新社長の東山紀之氏については「昔から藤島ジュリー景子氏の相談にのっていた人物で、ジャニーズ事務所にとっては身内。一心同体と言える。一番身内の人に会社を渡したのは、このまま続ける体制をつくりたいから。それはこれまでの体制を変える気がないということではないか」と批判した。
◆なくすべき部分、残すべき部分
メディアの責任についても言及。
「テレビには今もジャニーズ事務所に所属するタレントが出演し続けている。他のゲストが忖度してフリートークで性加害の問題を聞けないような状況もある。その光景をテレビを通して社会に見せることが最大の問題だ。これは暴力だと思う。これからのテレビ番組の制作者は大きな責任を負う」
一方で、元々ジャニーズは、テレビではなくステージでエンターテインメントを見せる集団だったといい、「ライブやミュージカルなどこれまでつくってきた舞台と劇場文化を残していってもらいたい」と願った。
◆会見の狙いは同情を誘うこと?
喜多川氏の性加害問題を追及してきたジャーナリストの松谷創一郎氏は、今回の会見にも参加し、「世間の同情を誘い、溜飲を下げるのが事務所側の狙いだった」とみる。
会見は4時間超の長時間に及び、記者の質問にすべて答えた。ジャニー喜多川氏による性加害を調査した外部専門家による再発防止特別チームの指摘にもすべて応えている。一見丁寧に対応しているようだが、「真摯に向き合っている姿勢を見せているだけ」と松谷氏は語る。
何をするのかという具体的な部分には事務所側が答えていないためで、「ふわっとしているんです」と強調する。「実際に何をするのか、今後の姿勢をチェックしないといけない」と呼びかけた。
◆意外と高得点 理由は…
ただ、松谷氏は今回の会見に点数をつけるなら「合格点が75点で、70点。合格するかしないかくらいの評価だ」と意外と甘め。

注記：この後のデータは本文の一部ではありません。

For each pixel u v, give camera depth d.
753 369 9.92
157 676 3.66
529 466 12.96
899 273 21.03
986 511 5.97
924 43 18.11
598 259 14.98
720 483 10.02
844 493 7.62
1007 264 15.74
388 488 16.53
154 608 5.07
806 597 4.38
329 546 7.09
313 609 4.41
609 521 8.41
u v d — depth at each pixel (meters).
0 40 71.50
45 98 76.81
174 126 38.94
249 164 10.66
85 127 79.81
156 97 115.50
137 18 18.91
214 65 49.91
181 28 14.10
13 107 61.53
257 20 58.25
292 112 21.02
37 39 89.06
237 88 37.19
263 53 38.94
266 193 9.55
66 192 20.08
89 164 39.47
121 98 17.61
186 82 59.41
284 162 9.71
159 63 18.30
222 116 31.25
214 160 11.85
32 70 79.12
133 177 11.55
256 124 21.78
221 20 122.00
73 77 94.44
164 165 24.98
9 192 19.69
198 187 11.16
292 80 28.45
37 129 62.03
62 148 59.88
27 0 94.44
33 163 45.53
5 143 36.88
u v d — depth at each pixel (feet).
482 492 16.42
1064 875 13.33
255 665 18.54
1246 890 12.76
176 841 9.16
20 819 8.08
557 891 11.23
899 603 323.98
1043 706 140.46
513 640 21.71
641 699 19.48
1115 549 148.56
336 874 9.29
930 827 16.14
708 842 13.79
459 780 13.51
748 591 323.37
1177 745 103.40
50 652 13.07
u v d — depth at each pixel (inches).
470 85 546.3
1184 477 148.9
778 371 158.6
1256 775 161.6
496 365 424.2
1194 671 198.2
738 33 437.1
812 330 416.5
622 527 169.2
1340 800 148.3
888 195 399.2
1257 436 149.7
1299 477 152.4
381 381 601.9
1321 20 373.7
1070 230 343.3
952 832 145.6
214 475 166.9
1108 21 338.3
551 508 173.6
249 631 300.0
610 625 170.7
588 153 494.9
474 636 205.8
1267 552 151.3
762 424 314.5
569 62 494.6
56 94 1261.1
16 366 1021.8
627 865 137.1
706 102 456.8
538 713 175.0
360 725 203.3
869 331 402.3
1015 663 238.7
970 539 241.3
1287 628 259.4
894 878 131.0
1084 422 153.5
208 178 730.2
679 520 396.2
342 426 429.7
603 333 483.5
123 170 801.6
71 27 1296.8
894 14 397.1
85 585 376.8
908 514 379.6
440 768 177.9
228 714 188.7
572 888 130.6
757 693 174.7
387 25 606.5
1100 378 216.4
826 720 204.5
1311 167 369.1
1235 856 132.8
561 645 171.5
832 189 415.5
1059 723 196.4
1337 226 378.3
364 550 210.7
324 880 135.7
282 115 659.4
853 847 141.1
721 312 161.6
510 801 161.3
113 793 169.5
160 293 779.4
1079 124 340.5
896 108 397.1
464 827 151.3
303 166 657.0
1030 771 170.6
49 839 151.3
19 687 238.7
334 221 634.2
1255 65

理由について「性加害を認め、補償をするとしたのは評価できる」と説明。「今までのジャニーズ事務所なら、マスコミの忖度に頼って否定していただろうから、そこは変わった」と受け止めた。
さらに、ジュリー氏が株式を手放していない点についても「本当は手放そうとしたけど、他企業との交渉が決裂したみたいだ」と擁護。
「社長も他の人を探したが見つからず、結局東山氏に頼んだようだ」と言い、問題視されている同族経営は「継続せざるを得なかったのが実情」との見方を示した。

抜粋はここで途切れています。